▶ Recorded data
== Segment start ==
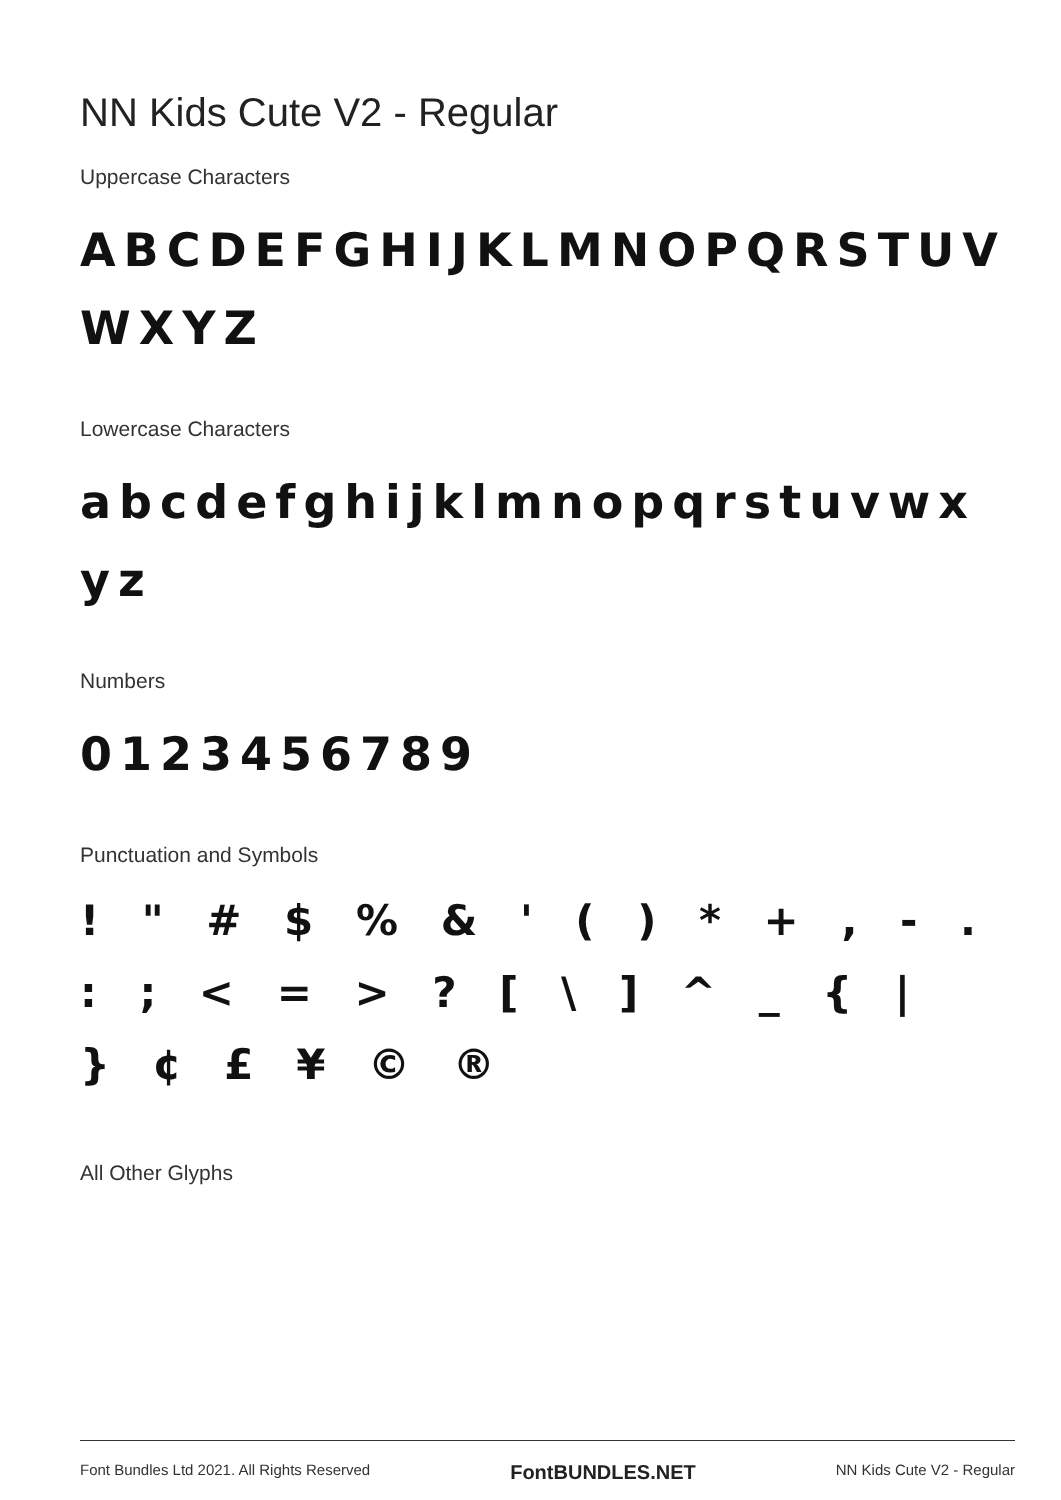NN Kids Cute V2 - Regular
Uppercase Characters
ABCDEFGHIJKLMNOPQRSTUV WXYZ
Lowercase Characters
abcdefghijklmnopqrstuvwx yz
Numbers
0123456789
Punctuation and Symbols
! " # $ % & ' ( ) * + , - . : ; < = > ? [ \ ] ^ _ { | } ¢ £ ¥ © ®
All Other Glyphs
Font Bundles Ltd 2021. All Rights Reserved FontBUNDLES.NET NN Kids Cute V2 - Regular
== Segment end ==
▶ Action item
Pictures should not appear in the copy. Write out exactly the lines above from the first one through the line that contains "All Other Glyphs".

▶ Solution to this task
NN Kids Cute V2 - Regular
Uppercase Characters
ABCDEFGHIJKLMNOPQRSTUV WXYZ
Lowercase Characters
abcdefghijklmnopqrstuvwx yz
Numbers
0123456789
Punctuation and Symbols
! " # $ % & ' ( ) * + , - . : ; < = > ? [ \ ] ^ _ { | } ¢ £ ¥ © ®
All Other Glyphs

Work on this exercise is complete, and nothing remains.